How can "real" datasets like Molbank help developers build better cheminformatics software? (a graphical Molfile Debugger Utility would come in handy...)
Clearly, the connection between Open Access, Open Source, and Open Data is very strong and runs very deep.
Behind the Scenes
The Ruby Molbank GTOC generator works by connecting to the www.mdpi.net server to get its data in real-time. Internally, the software creates a map of the Molbank website so that the molfile (and URL) for any article can be retrieved on demand. Each readable molfile is used to create a 2-D image using Ruby CDK. As a final step, the index.html page is generated, linking the 2-D images to a specific URL for a Molbank article.

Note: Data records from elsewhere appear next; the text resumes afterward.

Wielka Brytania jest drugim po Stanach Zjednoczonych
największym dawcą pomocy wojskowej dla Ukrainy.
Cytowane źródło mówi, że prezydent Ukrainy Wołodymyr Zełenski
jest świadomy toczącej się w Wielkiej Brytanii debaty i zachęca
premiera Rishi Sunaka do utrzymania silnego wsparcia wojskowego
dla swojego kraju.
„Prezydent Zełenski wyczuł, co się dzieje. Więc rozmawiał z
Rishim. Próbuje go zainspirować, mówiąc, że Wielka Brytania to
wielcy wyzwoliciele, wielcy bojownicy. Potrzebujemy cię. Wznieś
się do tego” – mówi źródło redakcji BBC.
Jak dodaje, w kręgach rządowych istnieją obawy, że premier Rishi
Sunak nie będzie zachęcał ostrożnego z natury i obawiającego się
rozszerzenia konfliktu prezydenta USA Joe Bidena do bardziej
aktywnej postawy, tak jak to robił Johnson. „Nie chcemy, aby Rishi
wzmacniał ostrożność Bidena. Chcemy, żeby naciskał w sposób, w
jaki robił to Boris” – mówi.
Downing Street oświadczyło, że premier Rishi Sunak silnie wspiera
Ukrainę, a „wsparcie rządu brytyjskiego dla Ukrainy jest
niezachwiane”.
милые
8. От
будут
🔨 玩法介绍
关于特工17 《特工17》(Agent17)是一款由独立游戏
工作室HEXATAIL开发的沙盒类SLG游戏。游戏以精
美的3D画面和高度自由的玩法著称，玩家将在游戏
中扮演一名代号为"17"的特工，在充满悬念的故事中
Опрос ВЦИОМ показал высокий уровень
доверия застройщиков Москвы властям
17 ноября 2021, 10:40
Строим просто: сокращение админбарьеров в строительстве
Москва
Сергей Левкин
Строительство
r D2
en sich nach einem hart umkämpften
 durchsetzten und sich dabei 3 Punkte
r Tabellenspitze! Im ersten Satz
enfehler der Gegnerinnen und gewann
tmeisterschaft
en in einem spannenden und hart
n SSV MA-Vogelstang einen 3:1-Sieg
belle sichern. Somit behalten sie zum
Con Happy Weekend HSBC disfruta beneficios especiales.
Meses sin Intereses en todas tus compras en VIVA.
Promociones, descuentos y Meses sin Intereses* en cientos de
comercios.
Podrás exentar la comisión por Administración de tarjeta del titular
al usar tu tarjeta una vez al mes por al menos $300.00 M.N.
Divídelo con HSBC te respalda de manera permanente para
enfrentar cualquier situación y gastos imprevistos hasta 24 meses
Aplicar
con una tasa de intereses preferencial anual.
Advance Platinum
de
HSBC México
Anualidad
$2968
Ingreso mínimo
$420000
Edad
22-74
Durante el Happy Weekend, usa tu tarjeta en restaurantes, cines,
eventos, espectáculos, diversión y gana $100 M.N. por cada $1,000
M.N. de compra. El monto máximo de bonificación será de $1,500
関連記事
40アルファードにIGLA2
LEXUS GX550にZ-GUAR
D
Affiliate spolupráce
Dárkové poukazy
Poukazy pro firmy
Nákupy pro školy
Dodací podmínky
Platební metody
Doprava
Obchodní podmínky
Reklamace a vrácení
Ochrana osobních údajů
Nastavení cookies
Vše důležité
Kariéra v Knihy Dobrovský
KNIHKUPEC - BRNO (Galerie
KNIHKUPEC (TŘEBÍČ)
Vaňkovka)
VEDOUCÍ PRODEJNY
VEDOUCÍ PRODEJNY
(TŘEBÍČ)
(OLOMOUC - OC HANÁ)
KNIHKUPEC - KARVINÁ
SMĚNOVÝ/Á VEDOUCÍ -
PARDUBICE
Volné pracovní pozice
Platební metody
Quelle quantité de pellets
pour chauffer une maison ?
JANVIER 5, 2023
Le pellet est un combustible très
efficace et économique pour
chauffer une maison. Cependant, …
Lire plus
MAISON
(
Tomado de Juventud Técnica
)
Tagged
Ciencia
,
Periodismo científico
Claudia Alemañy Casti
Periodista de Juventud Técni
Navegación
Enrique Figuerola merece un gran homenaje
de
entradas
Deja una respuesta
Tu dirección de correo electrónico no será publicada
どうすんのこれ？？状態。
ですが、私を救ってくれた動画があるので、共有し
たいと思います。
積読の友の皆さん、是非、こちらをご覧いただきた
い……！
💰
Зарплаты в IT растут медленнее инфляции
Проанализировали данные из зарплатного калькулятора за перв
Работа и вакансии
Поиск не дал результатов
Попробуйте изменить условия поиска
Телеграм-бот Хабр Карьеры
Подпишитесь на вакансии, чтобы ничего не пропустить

This file is produced with eRuby using a previously-described technique.
Conclusions
Building a Graphical Table of Contents for Molbank is not that difficult given the power of Ruby, and Molbank's forward-thinking attitude toward mirroring and robots. In working on this project, several problems were uncovered, both with Molbank's data, and the software used to mine it.
In some ways, the software described here and its output are less interesting than the larger questions they raise:
How do scientific journals best serve not only their readers, but developers who want to provide new ways to use the journal?
How far does copyright extend in scientific publications? For example, are molfiles copyrightable? If so, at what level of detail are they not? If atom coordinates or some other kind of non-essential information is left out, does that change anything?
In what other practical ways could the connection between Open Source, Open Data, and Open Access be explored?
These and many related questions are waiting just around the corner. As Open Access becomes more viable, both technically and commercially, look to Open Source and Open Data to provide the synergies that will unlock its true potential.